How do you define the hierarchy technically

Avatar
  • updated
  • Answered

Image 34

I also compute relations between admin boundaries of osm data and compare my results with yours. I realize that you do not apply raw containment relations to create a hierarchical order but also some quantitative reasoning in addition.

Example: In Austria -> Vienna -> Favoriten has the child "KG Oberlaa Land (osm relation5241912)"

But actually there is a tiny minor area (top left) where it reaches out of Favoriten, so it actually overlaps.

Your addition of quantitive refinement is very good, so areas that are 99.9% contained are considered contained.

I wonder if you can say something about how you compute containment = parent-child relations.

(Maybe you can relax the robot check in repatcha, it is tedious to ceck images over a minute)

Avatar
Magnus
  • Answered

You are correct that we are doing a "sloppy" comparison when building the hierarchy. We do an intersect between all polygons. Then we check that at least 98.5% of a polygon is inside another. If there are multiple matches the smallest polygon is chosen as a parent. So basically we require a 98.5% overlap.
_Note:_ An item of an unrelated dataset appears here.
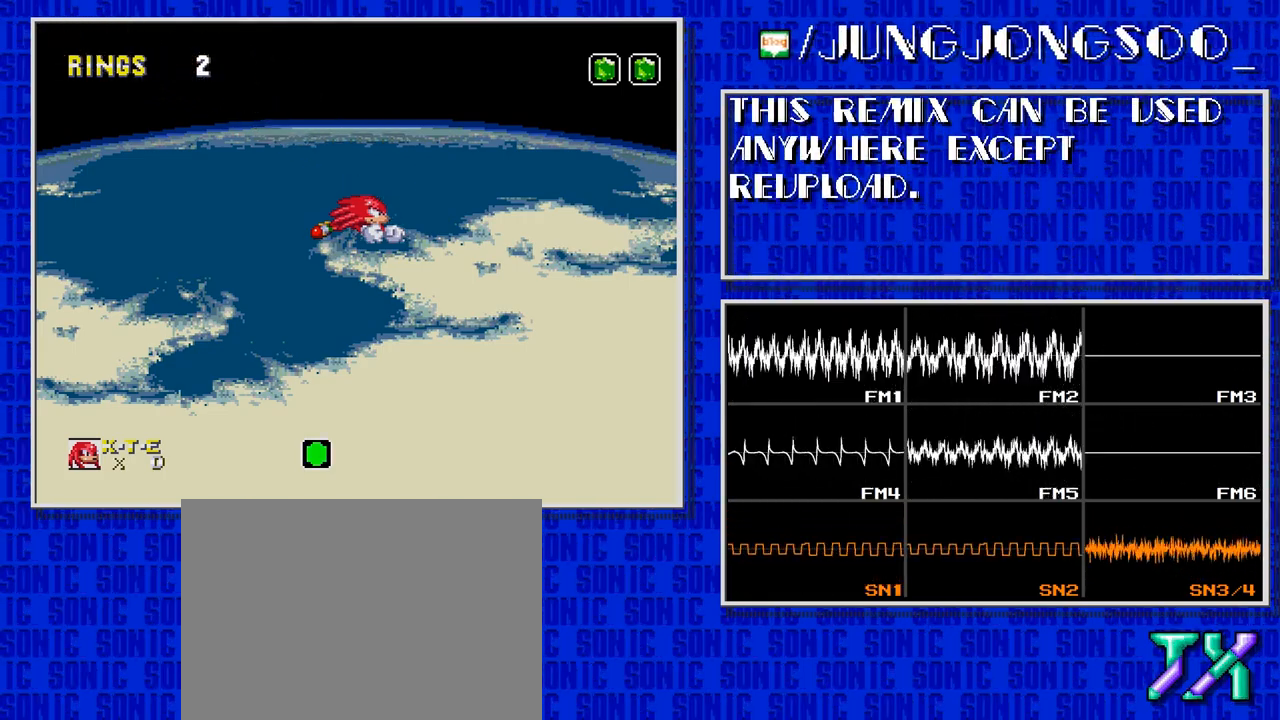
{"buttons": ["C"], "events": []}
Regarding captcha, this is the first time we hear about that issue. It's basically controlled by Cloudflare, though we can set it to different defensive levels. But if you are having issues with it there is something that Cloudflare doesn't like. Most likely your web browser or external IP. We never get a captcha ourselves. We are also using the default Security Level, which is medium. It's within the companies policy to not use a lower setting than that to protect our services. Especially for a site like OSM-Boundaries which has quite a few quite heavy/slow api calls.

Avatar
snupo

Thank you so much. Computing the intersection and then the area proportion is more work than computing plain containment. How long does it take to compute the world, and as I understand you do this with PostGis right?

Avatar
Magnus

A few hours since we upgraded to a new PostgreSQL/PostGIS (v16). And yes, we are using PostgreSQL/PostGIS.

A full planet.osm import used to take us ~3 weeks. After upgrading PostgreSQL this was lowered to ~24 hours. During our rewrite of the site we might have done some minor changes in some SQL statements as well, but that should be the small part of it.
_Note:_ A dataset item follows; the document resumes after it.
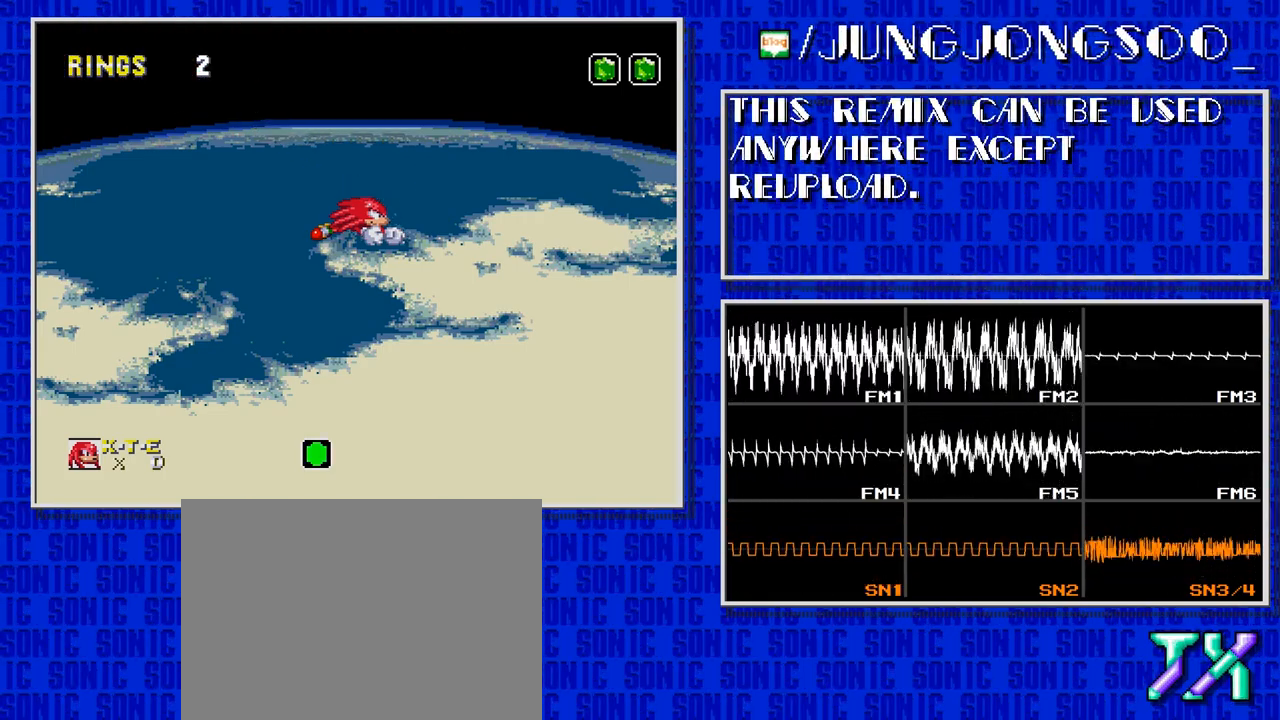
{"buttons": ["C"], "events": []}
But there was also quite a few new polygons added when we rewrote things (and upgraded related tools). We went from ~817,000 boundaries to ~866,000 boundaries between planet-20240401.osm and planet-20240506.osm (which was the first planet file imported with our new code base).
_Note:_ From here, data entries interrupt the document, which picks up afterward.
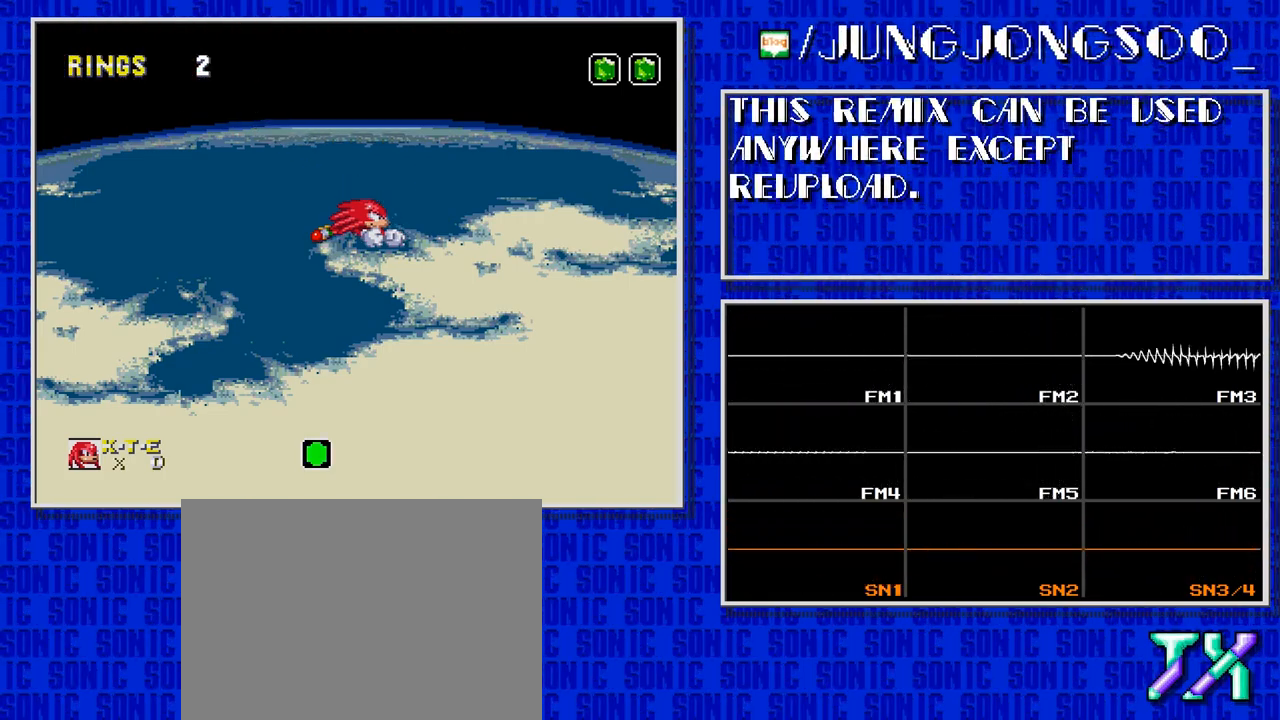
{"buttons": ["C"], "events": []}
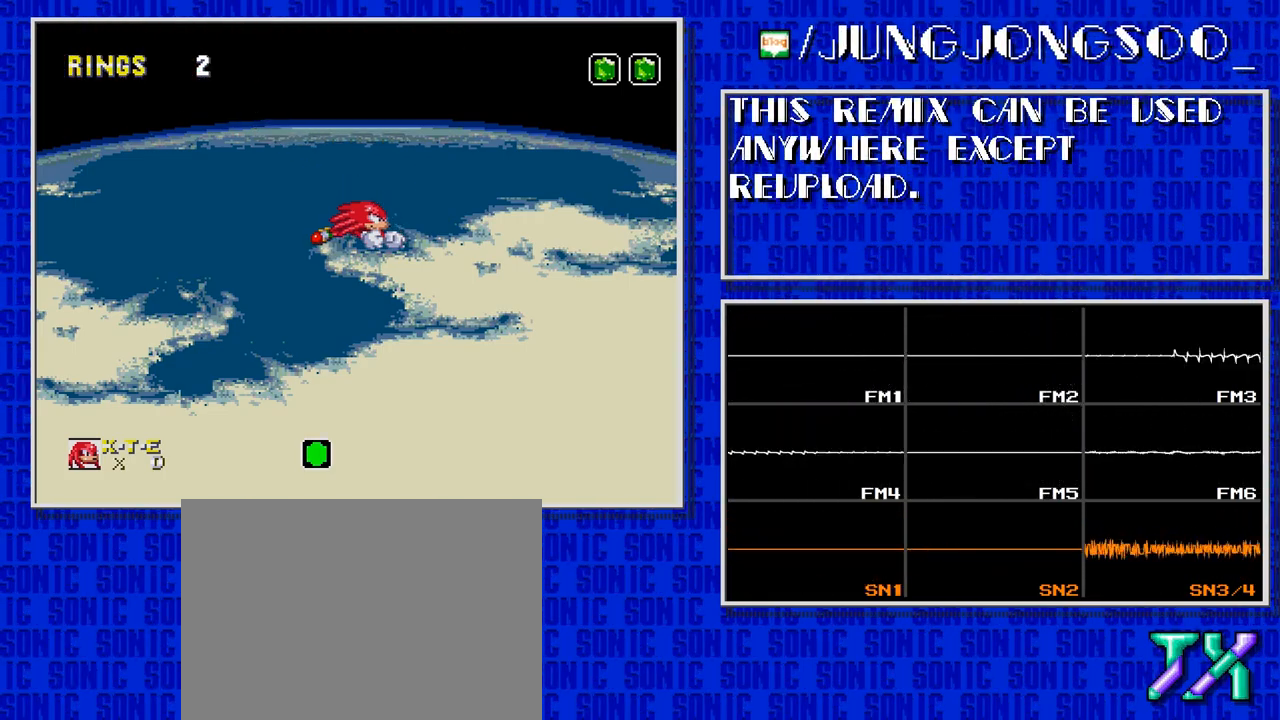
{"buttons": ["C"], "events": []}
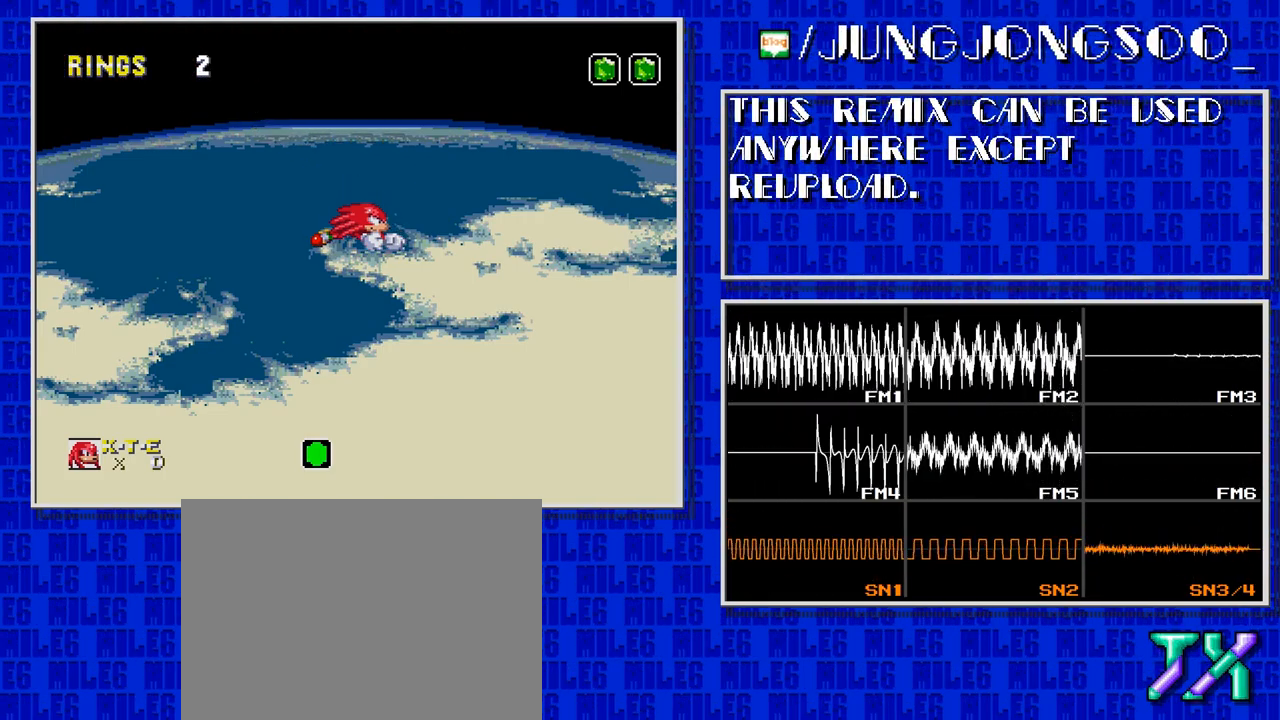
{"buttons": ["C"], "events": []}
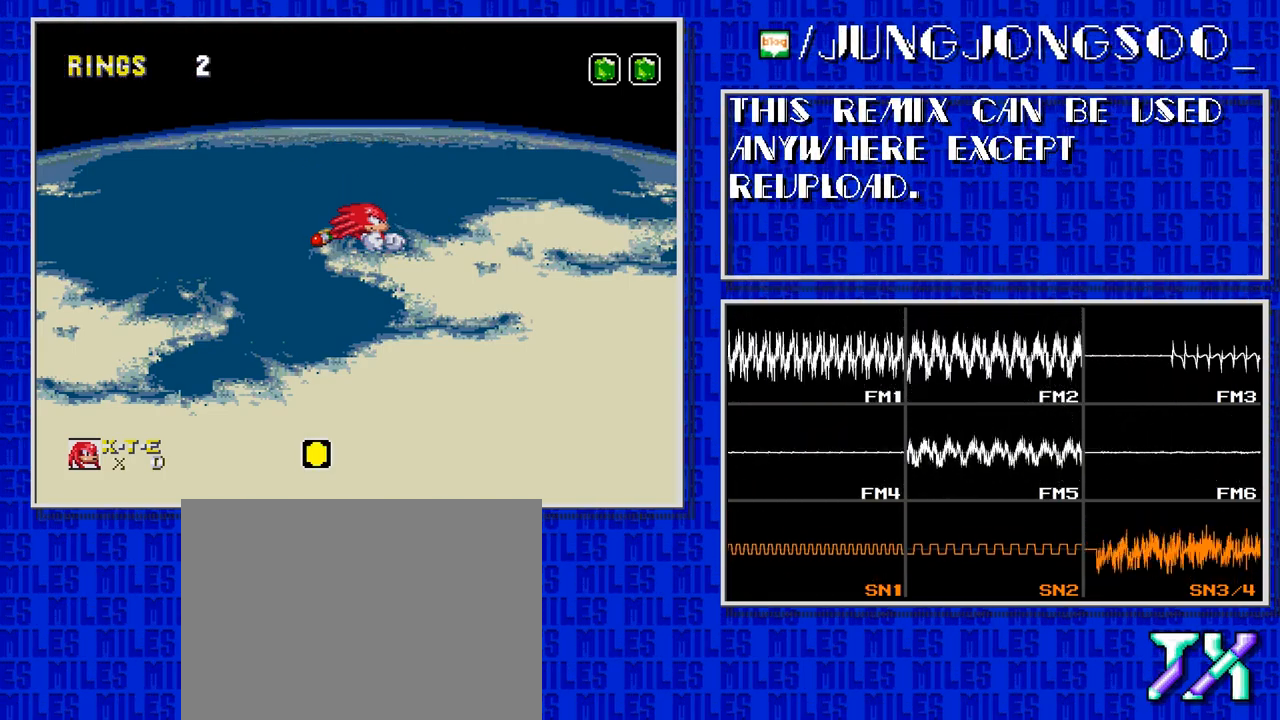
{"buttons": ["C"], "events": []}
To create the hierarchy we run one SQL statements for every boundary (so 850-900k queries). No CTE expressions, nothing weird at all. We just join our boundaries table with itself, a few where statements, an ST_Intersects() and an ST_Area(), and then finally an ORDER BY.

Avatar
snupo

Very interesting, the speedup for the planet osm import, have not heard elsewhere about this improvement. Thank you so much for your detailed account.